* [Source document]:
The source of the packet determines which chain it traverses initially. There are three predefined chains (INPUT, OUTPUT, and FORWARD) in the "filter" table. Predefined chains have a policy, for example DROP, which is applied to the packet if it reaches the end of the chain. The system administrator can create as many other chains as desired. These chains have no policy; if a packet reaches the end of the chain it is returned to the chain which called it. A chain may be empty.
Each rule in a chain contains the specification of which packets it matches. It may also contain a target. As a packet traverses a chain, each rule in turn examines it. If a rule does not match the packet, the packet is passed to the next rule. If a rule does match the packet, the rule takes the action indicated by the target, which may result in the packet being allowed to continue along the chain or it may not.
The packet continues to traverse the chain until either (1) a rule matches the packet and decides the ultimate fate of the packet (for example by calling one of the ACCEPT or DROP targets); or (2) a rule calls the RETURN target, in which case processing returns to the calling chain; or (3) the end of the chain is reached.

* [Information shown]:
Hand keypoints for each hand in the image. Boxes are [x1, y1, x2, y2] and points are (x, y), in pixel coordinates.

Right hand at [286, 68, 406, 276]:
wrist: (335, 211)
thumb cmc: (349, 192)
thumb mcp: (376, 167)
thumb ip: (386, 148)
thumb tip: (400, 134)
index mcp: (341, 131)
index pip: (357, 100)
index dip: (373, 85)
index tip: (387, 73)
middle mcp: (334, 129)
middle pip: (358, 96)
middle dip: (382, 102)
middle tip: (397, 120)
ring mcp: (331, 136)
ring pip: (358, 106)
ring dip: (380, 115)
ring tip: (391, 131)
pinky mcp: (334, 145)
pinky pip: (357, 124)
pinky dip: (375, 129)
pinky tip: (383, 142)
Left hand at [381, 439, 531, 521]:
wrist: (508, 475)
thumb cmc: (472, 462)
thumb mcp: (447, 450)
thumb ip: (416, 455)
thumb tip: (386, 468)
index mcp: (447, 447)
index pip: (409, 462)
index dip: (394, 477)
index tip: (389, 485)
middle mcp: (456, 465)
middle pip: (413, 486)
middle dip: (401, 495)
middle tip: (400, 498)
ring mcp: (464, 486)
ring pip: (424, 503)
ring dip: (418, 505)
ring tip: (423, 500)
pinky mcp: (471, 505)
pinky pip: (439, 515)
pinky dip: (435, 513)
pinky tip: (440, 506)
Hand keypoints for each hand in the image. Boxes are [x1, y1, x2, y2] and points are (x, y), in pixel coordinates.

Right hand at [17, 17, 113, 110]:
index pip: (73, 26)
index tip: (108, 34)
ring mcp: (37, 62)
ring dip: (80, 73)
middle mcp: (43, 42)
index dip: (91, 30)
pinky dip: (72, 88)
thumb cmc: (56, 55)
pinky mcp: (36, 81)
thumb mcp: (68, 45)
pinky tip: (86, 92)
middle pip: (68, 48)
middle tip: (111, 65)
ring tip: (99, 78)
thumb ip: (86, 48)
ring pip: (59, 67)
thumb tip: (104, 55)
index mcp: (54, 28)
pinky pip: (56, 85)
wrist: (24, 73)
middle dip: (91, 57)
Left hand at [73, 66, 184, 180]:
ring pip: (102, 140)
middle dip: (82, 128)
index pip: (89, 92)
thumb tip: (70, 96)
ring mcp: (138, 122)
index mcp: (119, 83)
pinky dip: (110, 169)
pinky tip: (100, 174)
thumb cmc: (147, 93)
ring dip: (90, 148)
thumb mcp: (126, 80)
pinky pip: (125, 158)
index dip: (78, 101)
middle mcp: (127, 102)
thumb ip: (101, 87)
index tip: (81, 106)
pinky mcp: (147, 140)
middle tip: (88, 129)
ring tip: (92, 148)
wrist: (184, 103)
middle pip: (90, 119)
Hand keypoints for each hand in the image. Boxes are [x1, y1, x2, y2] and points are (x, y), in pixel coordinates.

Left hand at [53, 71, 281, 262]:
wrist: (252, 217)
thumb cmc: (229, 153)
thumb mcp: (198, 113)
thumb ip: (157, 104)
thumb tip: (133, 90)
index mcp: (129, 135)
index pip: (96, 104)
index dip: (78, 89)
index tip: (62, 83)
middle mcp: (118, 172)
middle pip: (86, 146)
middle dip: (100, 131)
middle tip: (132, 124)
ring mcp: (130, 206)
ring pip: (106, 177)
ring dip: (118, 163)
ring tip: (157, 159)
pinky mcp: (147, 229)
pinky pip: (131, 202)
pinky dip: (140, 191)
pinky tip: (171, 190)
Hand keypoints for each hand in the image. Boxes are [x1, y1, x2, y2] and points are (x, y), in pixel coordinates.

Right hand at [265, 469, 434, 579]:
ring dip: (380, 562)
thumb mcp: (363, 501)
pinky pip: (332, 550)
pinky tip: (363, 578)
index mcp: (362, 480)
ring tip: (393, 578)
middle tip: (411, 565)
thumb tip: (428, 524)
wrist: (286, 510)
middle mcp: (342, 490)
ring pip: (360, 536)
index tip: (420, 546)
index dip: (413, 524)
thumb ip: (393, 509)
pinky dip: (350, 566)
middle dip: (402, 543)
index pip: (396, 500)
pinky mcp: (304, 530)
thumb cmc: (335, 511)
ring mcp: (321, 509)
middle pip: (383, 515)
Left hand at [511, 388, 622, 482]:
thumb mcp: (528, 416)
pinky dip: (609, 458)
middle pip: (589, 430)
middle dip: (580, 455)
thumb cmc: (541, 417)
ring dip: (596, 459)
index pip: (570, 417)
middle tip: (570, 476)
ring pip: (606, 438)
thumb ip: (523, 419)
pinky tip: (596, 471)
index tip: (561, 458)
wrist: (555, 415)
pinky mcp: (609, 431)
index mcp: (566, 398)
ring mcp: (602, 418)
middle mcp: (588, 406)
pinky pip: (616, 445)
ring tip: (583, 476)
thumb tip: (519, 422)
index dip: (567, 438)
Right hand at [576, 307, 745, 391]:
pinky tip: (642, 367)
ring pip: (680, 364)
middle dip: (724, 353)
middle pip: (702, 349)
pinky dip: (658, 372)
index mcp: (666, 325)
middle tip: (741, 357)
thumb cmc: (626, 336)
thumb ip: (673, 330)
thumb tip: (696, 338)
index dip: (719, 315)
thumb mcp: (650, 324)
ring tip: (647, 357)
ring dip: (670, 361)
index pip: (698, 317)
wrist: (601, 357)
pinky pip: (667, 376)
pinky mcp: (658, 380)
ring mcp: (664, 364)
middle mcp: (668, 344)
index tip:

* [What you need to do]:
A – Name the predefined chains that the passage on packet filtering chains says exist in the "filter" table.
B – Carry on the passage on packet filtering chains, starting right after its last sentence.

* [Activity answers]:
A – INPUT, OUTPUT, FORWARD

B –
This example shows an already-configured workstation firewall. The command "iptables -L" is executed by user root to display the firewall configuration.
* iptables -nvL
Chain INPUT (policy DROP)
target prot opt source destination
ACCEPT all -- localhost.localdomain localhost.localdomain
ACCEPT all -- anywhere anywhere state RELATED,ESTABLISHED
REJECT all -- anywhere anywhere
Chain FORWARD (policy DROP)
target prot opt source destination
Chain OUTPUT (policy ACCEPT)
target prot opt source destination
Before proceeding further one should be aware of the three predefined chains of IPtables.
* INPUT
* OUTPUT
* FORWARD
INPUT
As the name explains this chain comes into picture when any packet is destined towards the system.
OUTPUT
This chain has to be configured when thinking of sending packet to other machines in the network.Usually we don't configure this chain.As it's default policy is ACCEPT.
FORWARD
This chain comes into picture when any packet in the network travels from 1 system 2 the other via the gateway, then FORWARD chain on the gateway has to be configured in such a way that it should accept the packets for forwarding.
Adding rules to IPTABLES
* iptables -I INPUT -s 192.168.20.0/24 -j ACCEPT
* iptables -I FORWARD -s 192.168.20.0/24 -j ACCEPT
* iptables -A FORWARD -s 192.168.20.0/24 --dport 80 -j ACCEPT
* iptables -I FORWARD -d 192.168.20.0/24 -j DROP
(Where I/A are to specify the priority of the ip rule, I is the inserting to the highest priority and A is appending it to the last)
Deleting rules from IPTABLES.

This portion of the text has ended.